窓際最後列、当選

席替えのくじで「窓際・最後列」を引いた瞬間、教室のあちこちから羨ましそうな声が上がった。

僕も机を運びながら、少しだけ勝った気になっていた。先生の目が届きにくく、風が入り、授業中に校庭を眺めても怒られにくい。誰もが欲しがる席だ。

ただし、一つだけ計算外があった。

前の席が、好きな人だった。

隣なら話せる。斜め前なら目が合う。けれど真後ろは、近いのに顔が見えない。見えるのは結んだ髪と、シャツの襟と、英語の時間にこっそり伸びをする肩だけだった。

最初の三日、僕らは一度も話さなかった。

四日目、風が強く吹き込み、彼女のプリントが僕の机まで飛んできた。拾って渡すと、「ありがとう」と振り返った。たったそれだけなのに、心臓が遅れて走り出した。

「この席、いいね」

彼女が言った。

「前なのに?」

「窓に映るから」

見ると、夕方の窓ガラスに、彼女の横顔と僕の顔が薄く重なっていた。彼女は黒板を向いたまま、窓越しにこちらを見ていたらしい。

それから僕らは、ときどき窓に向かって話した。先生が板書している間、口だけで「眠い」と言い、僕が小さくうなずく。彼女が消しゴムを落とせば、僕が足元へ転がす。直接振り返るより、反射の中のほうが目を合わせやすかった。

ある日の放課後、彼女がカーテンを閉めた。窓の中の僕らが消えた。

「席替え、来週だって」

「うん」

「次、どこがいい?」

本当は隣と言いたかった。けれど、言えば今の時間まで欲張りに変わる気がした。

「また後ろでいい」

彼女は少し考え、僕の机に手を置いた。

「じゃあ私は、その前を引く」

「くじなのに?」

「当たるまで念じる」

翌週、僕は廊下側の前から二番目、彼女は反対側の最後列になった。

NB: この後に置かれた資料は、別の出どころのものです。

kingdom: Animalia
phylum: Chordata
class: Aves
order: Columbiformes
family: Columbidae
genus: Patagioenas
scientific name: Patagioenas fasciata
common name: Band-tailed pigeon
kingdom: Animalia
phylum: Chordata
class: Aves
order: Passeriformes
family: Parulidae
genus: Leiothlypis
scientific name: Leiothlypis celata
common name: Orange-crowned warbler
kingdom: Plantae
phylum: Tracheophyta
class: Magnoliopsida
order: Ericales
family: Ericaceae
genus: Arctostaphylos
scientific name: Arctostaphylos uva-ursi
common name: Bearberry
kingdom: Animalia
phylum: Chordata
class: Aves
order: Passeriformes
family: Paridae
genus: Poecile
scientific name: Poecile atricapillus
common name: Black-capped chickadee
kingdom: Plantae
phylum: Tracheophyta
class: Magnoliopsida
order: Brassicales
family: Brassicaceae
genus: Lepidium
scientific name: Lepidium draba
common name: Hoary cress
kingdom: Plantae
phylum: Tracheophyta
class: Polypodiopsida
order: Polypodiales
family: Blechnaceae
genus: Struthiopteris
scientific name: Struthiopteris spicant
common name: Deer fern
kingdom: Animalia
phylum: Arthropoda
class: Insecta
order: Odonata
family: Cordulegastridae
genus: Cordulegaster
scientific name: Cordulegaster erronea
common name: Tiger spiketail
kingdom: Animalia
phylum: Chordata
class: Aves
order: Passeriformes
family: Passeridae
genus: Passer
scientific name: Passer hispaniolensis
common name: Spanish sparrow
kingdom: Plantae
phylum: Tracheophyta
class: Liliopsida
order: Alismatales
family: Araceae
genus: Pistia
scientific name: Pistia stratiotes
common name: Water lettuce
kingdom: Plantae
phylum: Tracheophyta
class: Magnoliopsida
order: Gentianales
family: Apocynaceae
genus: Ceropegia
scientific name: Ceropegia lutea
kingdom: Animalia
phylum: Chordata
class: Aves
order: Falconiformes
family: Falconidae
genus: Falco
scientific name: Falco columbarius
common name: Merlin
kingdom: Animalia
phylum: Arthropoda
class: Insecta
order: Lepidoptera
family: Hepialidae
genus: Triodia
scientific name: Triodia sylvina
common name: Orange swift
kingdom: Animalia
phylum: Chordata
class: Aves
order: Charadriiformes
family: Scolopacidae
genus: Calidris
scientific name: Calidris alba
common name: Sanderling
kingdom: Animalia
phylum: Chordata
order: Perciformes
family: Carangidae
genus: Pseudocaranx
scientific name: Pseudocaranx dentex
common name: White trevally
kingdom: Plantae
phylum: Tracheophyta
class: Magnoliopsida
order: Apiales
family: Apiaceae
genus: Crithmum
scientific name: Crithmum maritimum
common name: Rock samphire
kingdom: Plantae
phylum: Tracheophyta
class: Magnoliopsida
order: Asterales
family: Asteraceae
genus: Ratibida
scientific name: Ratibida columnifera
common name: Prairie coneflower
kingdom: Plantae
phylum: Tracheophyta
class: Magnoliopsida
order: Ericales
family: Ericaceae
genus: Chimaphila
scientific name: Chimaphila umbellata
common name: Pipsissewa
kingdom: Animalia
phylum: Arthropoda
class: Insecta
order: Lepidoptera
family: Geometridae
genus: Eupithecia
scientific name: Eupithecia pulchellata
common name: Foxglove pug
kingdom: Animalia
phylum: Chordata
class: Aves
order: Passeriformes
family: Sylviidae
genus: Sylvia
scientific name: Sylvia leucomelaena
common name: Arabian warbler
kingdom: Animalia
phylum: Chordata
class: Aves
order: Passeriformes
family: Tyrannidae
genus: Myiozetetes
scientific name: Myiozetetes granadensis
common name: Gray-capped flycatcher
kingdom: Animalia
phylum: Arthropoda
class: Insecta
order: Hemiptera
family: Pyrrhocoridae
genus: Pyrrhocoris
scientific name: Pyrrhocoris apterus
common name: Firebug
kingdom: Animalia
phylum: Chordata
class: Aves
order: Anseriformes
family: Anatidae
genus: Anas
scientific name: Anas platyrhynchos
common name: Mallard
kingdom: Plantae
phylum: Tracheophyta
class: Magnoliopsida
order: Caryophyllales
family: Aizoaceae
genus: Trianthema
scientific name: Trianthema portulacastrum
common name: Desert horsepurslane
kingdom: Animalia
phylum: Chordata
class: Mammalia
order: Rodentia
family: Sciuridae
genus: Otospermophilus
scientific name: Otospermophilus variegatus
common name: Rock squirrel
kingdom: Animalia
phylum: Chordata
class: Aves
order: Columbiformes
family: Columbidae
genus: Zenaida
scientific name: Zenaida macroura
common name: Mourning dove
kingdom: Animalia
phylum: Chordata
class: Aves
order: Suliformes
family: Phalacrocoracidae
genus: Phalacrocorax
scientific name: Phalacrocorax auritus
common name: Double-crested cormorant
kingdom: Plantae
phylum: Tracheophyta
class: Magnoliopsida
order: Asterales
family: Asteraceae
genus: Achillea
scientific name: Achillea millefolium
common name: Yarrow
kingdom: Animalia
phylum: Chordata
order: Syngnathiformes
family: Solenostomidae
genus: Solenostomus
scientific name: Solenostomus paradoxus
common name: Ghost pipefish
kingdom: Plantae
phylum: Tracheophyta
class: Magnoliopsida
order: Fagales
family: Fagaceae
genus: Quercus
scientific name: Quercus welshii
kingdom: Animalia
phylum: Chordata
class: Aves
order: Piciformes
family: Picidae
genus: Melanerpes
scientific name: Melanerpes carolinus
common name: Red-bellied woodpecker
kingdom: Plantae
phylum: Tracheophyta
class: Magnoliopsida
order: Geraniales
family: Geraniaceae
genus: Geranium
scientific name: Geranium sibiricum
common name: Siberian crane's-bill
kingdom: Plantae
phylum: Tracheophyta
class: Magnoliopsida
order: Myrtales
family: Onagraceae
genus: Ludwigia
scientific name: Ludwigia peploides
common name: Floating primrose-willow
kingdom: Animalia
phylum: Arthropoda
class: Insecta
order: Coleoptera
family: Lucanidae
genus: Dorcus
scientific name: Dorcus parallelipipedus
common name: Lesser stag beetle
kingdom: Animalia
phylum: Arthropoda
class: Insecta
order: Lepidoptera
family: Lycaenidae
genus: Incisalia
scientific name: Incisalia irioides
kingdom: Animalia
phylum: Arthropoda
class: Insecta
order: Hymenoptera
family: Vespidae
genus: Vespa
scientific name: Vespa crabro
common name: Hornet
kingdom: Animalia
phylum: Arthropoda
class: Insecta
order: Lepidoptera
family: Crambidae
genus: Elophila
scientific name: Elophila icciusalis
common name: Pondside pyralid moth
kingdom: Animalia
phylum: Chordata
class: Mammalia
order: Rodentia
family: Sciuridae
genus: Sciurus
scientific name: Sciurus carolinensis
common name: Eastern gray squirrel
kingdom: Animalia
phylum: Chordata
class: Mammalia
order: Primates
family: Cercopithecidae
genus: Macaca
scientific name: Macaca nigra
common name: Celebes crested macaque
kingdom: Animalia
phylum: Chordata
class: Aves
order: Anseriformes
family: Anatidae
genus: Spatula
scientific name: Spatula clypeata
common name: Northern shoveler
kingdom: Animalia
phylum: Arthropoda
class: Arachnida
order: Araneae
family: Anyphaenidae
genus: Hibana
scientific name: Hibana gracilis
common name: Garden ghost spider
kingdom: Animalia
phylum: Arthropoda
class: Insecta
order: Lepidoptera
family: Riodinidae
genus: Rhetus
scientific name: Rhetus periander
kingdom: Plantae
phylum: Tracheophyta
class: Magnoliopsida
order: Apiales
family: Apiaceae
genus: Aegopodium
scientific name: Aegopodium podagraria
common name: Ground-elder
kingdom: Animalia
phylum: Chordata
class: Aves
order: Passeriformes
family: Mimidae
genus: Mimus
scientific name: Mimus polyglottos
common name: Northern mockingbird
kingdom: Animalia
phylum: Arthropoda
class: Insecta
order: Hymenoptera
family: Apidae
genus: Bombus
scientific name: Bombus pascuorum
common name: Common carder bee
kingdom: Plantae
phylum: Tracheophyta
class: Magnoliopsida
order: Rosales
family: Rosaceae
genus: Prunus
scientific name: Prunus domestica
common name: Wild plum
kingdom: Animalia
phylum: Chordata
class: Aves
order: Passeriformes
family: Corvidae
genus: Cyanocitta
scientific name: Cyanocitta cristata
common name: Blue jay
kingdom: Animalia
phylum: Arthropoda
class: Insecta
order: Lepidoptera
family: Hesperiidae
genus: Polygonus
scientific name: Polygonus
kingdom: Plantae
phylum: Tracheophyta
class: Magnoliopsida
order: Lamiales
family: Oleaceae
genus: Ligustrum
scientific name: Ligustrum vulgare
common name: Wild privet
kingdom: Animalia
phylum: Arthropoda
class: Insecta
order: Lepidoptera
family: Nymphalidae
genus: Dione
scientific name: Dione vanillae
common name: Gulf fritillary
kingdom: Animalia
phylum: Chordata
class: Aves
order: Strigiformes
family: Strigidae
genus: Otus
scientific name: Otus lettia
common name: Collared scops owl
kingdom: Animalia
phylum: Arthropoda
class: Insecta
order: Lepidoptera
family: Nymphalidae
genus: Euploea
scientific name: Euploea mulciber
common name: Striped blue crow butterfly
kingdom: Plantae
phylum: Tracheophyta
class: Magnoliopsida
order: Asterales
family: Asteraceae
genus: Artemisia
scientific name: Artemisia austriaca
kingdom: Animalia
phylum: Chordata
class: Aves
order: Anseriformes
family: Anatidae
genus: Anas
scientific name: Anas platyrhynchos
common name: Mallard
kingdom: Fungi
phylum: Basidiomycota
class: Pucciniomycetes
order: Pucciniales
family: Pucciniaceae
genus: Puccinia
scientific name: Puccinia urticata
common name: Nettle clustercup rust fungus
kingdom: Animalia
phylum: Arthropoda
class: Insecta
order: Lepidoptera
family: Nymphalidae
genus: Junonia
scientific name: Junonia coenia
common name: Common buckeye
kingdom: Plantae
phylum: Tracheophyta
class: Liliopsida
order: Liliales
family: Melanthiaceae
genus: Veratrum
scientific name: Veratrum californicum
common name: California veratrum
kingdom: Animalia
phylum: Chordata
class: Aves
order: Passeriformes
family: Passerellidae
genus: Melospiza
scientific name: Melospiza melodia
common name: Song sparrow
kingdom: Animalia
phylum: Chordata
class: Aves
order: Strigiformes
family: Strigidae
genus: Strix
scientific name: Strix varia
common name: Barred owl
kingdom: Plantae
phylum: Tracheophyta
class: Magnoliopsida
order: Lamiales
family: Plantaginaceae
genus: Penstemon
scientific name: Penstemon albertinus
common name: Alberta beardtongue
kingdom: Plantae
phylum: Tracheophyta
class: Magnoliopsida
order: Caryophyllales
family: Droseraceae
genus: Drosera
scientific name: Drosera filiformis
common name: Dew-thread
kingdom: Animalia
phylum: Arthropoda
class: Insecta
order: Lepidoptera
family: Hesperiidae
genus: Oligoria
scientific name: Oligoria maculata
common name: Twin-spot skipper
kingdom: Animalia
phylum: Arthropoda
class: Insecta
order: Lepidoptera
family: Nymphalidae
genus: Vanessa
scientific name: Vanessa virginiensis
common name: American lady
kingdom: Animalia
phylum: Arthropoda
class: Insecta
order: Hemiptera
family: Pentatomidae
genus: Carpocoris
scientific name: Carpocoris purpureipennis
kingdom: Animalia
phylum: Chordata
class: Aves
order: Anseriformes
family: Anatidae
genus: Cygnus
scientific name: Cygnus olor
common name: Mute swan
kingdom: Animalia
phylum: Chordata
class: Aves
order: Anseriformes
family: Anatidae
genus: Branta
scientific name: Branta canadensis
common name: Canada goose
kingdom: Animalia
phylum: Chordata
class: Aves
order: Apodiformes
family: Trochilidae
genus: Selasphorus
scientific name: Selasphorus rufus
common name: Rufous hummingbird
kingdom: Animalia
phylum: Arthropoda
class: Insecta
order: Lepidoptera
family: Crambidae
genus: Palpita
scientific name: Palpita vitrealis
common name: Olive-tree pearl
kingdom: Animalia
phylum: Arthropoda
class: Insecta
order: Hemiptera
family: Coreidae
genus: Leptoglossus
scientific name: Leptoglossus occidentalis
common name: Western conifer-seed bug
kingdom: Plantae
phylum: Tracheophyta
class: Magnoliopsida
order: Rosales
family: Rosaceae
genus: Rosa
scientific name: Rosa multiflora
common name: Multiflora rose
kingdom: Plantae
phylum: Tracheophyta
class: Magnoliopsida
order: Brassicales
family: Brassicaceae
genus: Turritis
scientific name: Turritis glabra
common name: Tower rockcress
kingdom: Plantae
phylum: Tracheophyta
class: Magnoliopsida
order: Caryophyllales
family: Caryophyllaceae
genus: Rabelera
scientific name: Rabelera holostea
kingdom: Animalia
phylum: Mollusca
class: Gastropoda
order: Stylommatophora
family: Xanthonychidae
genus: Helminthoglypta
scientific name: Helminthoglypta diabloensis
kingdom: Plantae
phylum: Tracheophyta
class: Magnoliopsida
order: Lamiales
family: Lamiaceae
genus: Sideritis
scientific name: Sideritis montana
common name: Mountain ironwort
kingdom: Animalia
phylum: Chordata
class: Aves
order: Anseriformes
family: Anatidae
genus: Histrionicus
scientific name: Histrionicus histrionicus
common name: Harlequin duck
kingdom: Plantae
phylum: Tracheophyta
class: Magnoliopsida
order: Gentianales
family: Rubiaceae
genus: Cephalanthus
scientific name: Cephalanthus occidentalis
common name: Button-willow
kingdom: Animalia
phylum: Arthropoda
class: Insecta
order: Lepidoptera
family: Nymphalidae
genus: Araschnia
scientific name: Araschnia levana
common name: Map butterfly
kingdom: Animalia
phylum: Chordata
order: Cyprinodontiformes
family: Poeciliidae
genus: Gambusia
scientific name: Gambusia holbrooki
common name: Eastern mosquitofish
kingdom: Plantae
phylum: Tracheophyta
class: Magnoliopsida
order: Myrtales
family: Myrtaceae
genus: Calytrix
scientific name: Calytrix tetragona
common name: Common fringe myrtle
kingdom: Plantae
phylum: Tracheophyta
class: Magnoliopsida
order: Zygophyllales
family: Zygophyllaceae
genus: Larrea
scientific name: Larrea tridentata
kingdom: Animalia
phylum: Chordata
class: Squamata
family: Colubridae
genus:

見事に離れた。

くじを見せ合って笑ったあと、彼女は窓のほうを指した。

離れた二つの窓に、教室全体が映っていた。もう反射に頼らなくても、僕らは席を立って話しに行けた。

窓際最後列は一度きりだった。それでも僕は、あの席を当たりだと思っている。景色がよかったからではなく、振り返らないまま誰かと目を合わせる方法を覚えたからだ。